Now, there’s a new study that expands more on the rotator cuff and what really happens with those stem cells when repair is needed.
Rotator Cuff Stem Cells May Be More Likely to Become Fat than Muscle
The new study compared stem cell differentiation in both the rotator cuff muscle in the shoulder and the gastrocnemius muscle in the leg. In this animal model, they used the resident muscle stem cell known as a satellite cell. Stem cells affect healing by moving into the damaged area and typically differentiating into, or becoming, the specialized cell type necessary to repair the tissue (for further explanation on differentiation, watch my brief video to the right).
How do stem cells work? Differentiation or the Cellular Oedipus Complex
The results in this case? The rotator cuff satellite cells differentiated into 23% fewer muscle cells than those from the gastrocnemius. In addition, there was a four-fold increase in adipogenesis (fat production) by the rotator cuff satellite cells.
In addition, researchers also found hundreds of differences in gene expression in the two muscles with the rotator cuff showing heavy expressions in those involved in lipid metabolism and adipogenesis, causing them to suggest both cellular and gene expression links to the adipogenesis in the rotator cuff. They also suggested transplanting satellite cells from other muscles into the rotator cuff to improve the chances of muscle tissue rather than fat.
Getting the Right Stem Cells to the Rotator Cuff
This study may explain why fat atrophy (those fatty deposits that cause muscle weakness) is a problem associated with poor rotator cuff surgery outcomes; as the body attempts to self-heal, those rotator cuff stem cells may differentiate into fat cells rather than muscle cells. So how do we get the right kind of stem cells to the rotator cuff to facilitate healing?
One way to do this may be focusing on the bone marrow cells. One of those cell types, hematopoietic stem cells, are found in muscles of animals that are excessively exercised. This and other studies (study 1, study 2) has lead researchers to conclude that bone marrow stem cells participate in natural mechanisms of muscle repair. Hence, does it makes sense to directly inject these cells into these damaged muscles? One easy way of doing that would be injecting bone marrow concentrate into torn rotator cuff muscles. However, does this help real patients? For example, one recent study concluded that performing a rotator cuff repair and then injecting bone marrow stem cells during the surgery reduced re-tear rates.

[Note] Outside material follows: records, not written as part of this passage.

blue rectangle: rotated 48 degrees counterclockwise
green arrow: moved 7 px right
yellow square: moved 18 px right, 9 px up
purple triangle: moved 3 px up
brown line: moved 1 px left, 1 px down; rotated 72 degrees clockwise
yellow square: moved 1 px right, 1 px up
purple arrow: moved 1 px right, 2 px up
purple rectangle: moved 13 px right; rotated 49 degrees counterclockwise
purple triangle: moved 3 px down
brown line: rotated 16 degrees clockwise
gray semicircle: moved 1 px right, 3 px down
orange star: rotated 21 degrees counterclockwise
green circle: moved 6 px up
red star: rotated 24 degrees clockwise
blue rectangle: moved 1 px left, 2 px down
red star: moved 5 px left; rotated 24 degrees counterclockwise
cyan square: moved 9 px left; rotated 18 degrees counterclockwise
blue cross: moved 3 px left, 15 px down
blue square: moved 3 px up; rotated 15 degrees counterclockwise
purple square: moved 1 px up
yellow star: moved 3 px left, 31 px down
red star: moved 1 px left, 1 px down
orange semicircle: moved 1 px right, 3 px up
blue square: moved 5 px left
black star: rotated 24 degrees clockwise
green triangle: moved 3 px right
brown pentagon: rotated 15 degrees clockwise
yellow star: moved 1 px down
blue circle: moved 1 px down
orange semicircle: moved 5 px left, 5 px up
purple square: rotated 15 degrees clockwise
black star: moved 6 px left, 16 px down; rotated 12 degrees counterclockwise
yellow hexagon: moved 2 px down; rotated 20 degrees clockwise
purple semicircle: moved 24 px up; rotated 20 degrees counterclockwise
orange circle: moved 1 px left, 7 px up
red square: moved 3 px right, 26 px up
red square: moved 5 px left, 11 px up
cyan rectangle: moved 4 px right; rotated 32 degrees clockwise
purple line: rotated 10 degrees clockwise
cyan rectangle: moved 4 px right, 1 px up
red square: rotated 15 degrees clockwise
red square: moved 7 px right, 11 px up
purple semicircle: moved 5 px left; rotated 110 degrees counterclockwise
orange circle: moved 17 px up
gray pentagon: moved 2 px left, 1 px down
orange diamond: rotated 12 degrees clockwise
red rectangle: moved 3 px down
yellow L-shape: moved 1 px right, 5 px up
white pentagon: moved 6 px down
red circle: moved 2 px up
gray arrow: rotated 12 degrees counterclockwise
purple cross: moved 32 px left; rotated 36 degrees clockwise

Do you always need the surgery? In our experience and based on what we are finding in our own rotator cuff tear randomized controlled trial (RCT), in select patients, most of these same results can be had by skipping the surgery. In these cases, we replenish bone marrow stem cells through precise injections. Learn more about this RCT by watching my video below:
The upshot? This problem with rotator cuff muscle stem cells wanting to become fat may be the reason why we see fat atrophy in this injured structure. In the meantime, we now have research that suggests that adding in bone marrow stem cells to the tear, which can replace the function of muscle satellite cells, is likely a good idea to promote healing.